* _To-do item_
Please find every line below that includes "DHCP" and report how many there are. Nothing else is needed.

* _Working data_
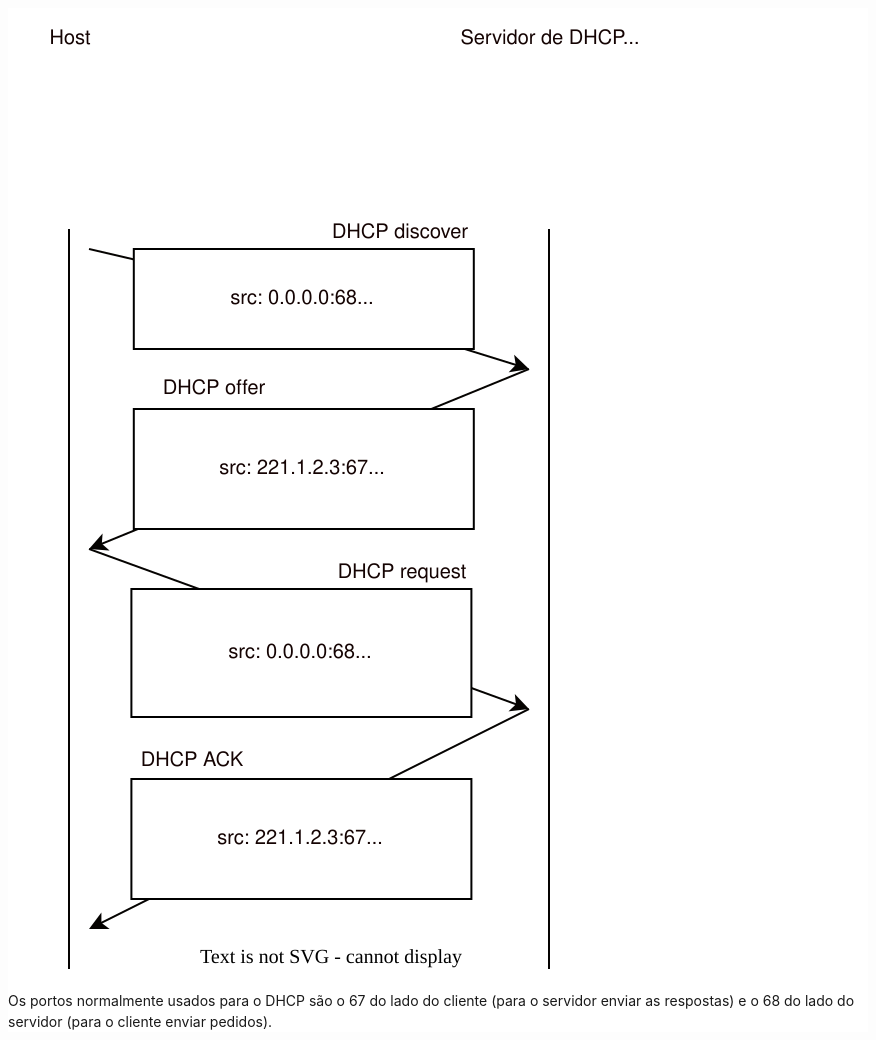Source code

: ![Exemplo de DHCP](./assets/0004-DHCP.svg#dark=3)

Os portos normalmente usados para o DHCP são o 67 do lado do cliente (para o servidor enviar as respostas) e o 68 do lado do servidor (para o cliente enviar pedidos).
* * *
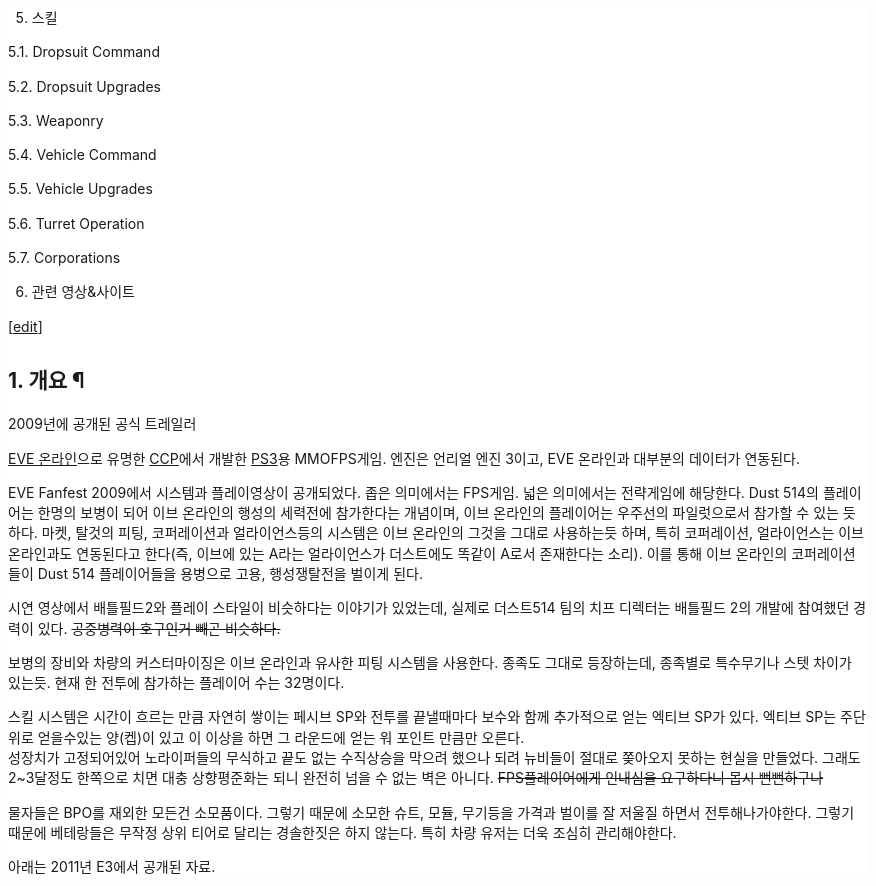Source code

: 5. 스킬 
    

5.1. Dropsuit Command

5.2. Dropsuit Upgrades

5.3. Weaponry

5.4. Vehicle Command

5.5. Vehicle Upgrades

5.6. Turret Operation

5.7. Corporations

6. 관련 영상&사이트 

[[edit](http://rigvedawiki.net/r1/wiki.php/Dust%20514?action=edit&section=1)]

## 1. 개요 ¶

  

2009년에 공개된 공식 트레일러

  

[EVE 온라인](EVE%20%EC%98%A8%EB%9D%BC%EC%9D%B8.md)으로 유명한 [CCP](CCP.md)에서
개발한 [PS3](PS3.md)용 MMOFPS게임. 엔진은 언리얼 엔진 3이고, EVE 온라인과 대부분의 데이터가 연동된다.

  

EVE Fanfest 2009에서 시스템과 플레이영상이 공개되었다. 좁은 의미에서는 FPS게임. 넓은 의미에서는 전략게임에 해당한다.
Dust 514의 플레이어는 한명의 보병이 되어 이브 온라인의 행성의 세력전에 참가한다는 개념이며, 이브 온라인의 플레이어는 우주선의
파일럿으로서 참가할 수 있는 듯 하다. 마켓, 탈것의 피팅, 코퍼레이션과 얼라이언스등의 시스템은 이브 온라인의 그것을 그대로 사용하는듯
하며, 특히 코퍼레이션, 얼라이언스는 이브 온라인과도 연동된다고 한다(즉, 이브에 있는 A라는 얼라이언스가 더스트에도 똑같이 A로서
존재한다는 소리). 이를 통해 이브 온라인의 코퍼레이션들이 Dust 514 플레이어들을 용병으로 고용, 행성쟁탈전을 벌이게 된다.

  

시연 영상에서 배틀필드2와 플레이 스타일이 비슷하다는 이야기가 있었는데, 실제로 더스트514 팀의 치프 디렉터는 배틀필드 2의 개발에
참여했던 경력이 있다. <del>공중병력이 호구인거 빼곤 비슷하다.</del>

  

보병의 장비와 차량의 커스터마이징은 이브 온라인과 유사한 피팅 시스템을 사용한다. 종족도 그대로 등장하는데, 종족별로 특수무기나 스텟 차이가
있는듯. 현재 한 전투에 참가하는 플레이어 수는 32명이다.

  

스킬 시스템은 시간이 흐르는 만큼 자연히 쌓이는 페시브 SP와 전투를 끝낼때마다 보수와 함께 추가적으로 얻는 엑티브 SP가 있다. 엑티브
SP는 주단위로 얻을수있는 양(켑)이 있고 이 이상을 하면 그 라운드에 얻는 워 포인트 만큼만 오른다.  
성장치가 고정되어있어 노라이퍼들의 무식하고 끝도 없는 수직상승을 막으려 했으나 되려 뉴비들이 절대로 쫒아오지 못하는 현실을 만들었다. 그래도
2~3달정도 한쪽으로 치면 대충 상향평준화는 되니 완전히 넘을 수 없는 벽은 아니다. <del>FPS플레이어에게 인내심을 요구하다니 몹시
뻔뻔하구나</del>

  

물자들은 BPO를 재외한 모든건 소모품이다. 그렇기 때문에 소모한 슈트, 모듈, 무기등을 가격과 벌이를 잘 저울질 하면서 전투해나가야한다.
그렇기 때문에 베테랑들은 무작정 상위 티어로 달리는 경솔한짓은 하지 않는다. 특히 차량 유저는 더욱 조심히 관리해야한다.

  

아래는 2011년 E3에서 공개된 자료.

* _Solution below_
2